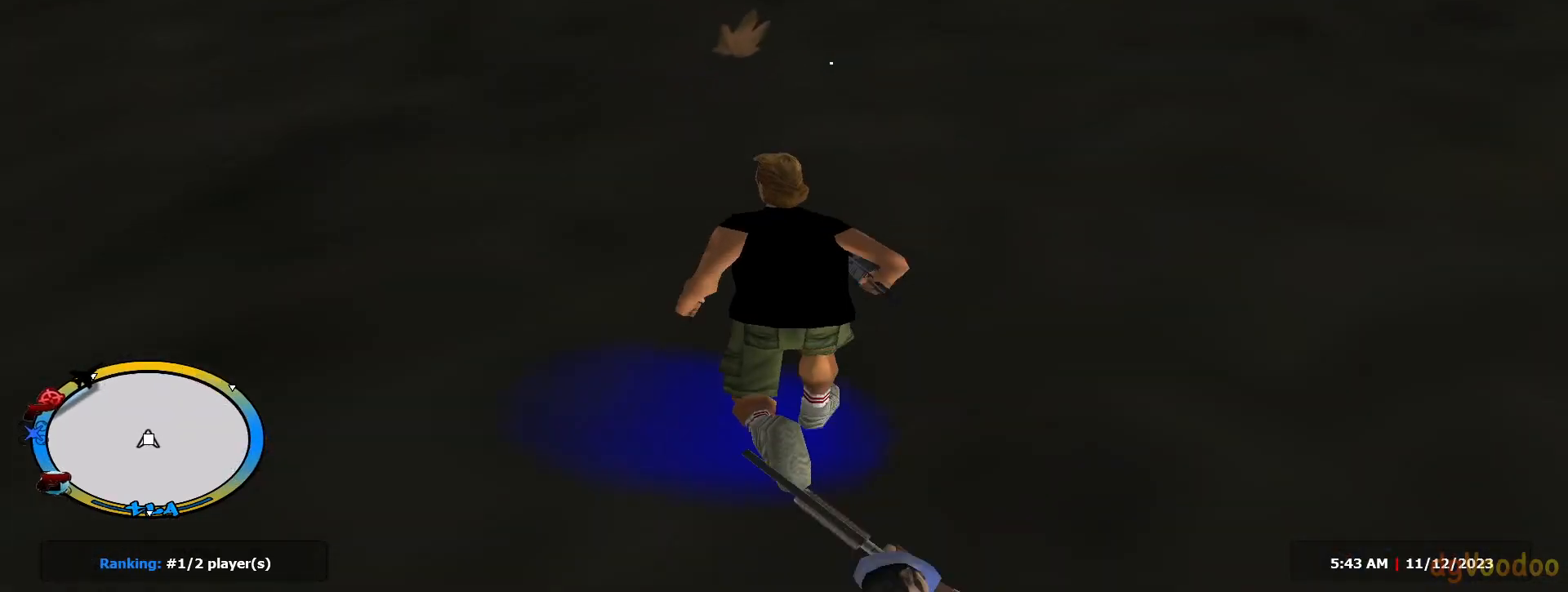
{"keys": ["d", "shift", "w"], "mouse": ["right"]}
---
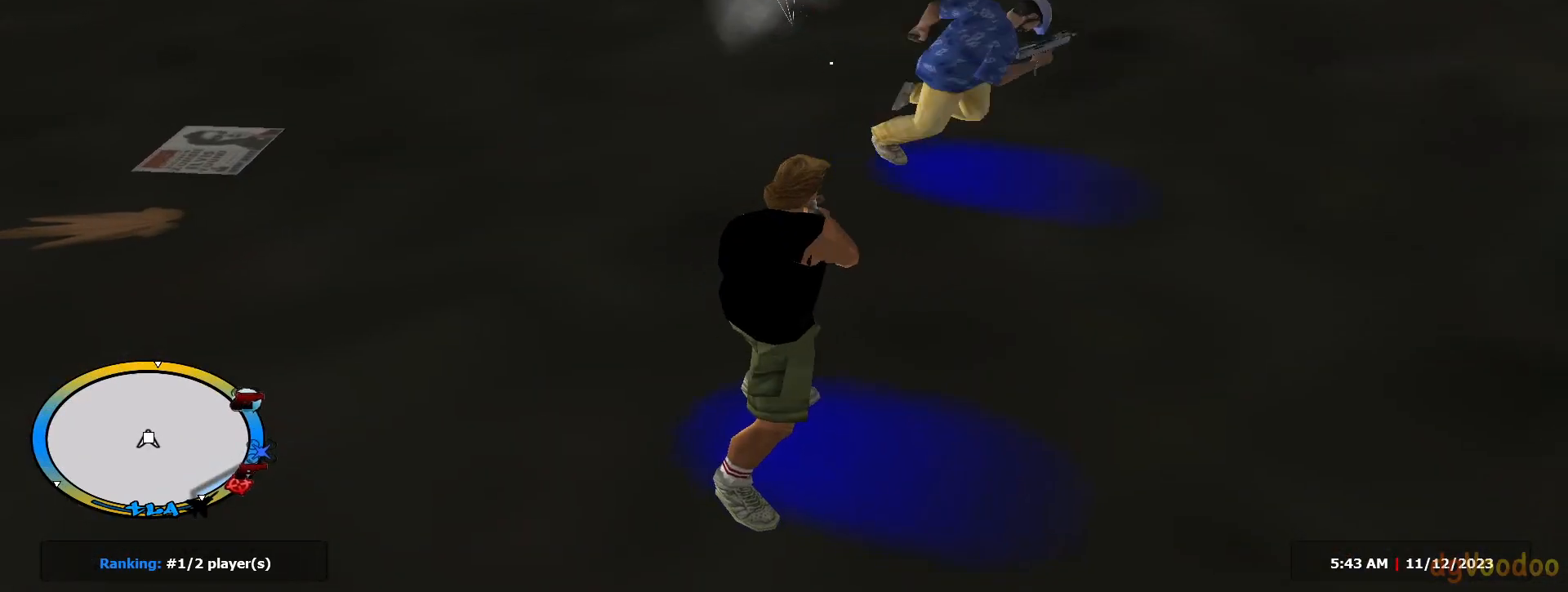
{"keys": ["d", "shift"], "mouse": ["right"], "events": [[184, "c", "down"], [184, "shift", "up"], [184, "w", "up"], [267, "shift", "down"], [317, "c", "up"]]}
* * *
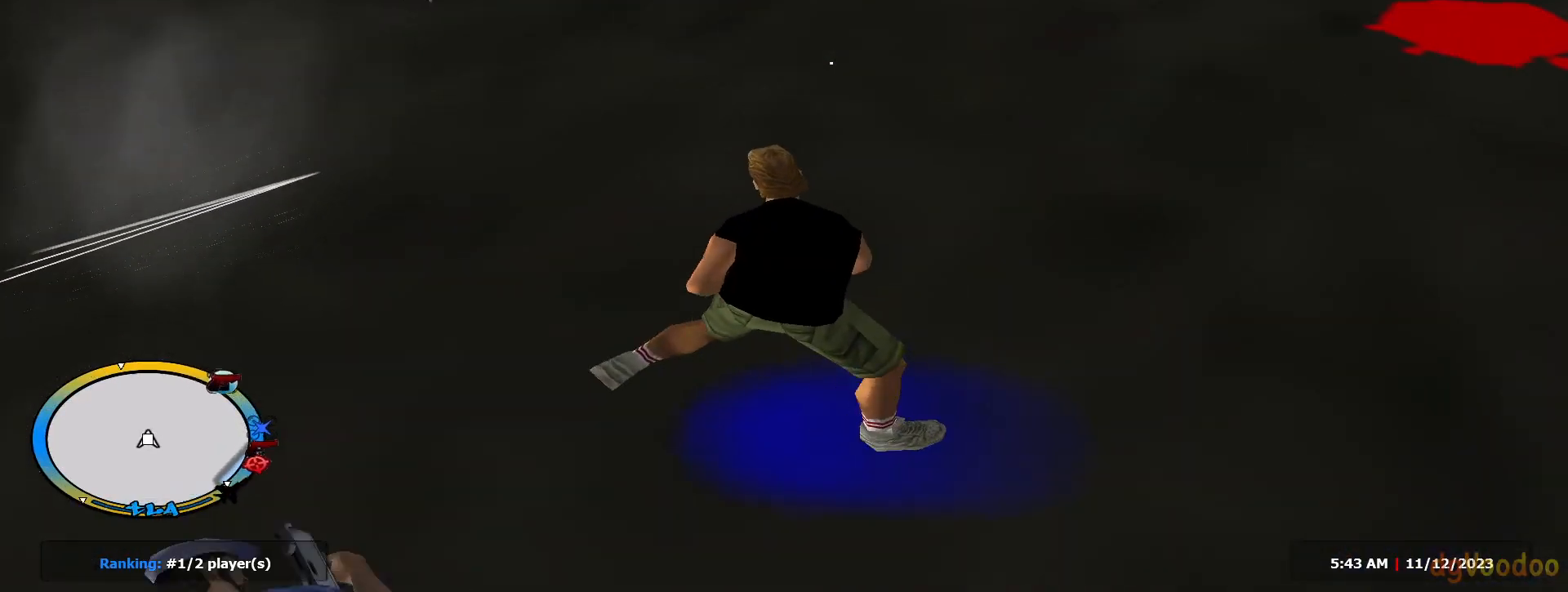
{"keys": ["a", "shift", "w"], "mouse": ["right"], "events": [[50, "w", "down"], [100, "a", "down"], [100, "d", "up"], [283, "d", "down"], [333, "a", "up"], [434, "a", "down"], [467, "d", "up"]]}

WHAT YOU NEED TO DO
In the records above, some lines hold the word "down"; copy each such line.

TASK SOLUTION
{"keys": ["d", "shift"], "mouse": ["right"], "events": [[184, "c", "down"], [184, "shift", "up"], [184, "w", "up"], [267, "shift", "down"], [317, "c", "up"]]}
{"keys": ["a", "shift", "w"], "mouse": ["right"], "events": [[50, "w", "down"], [100, "a", "down"], [100, "d", "up"], [283, "d", "down"], [333, "a", "up"], [434, "a", "down"], [467, "d", "up"]]}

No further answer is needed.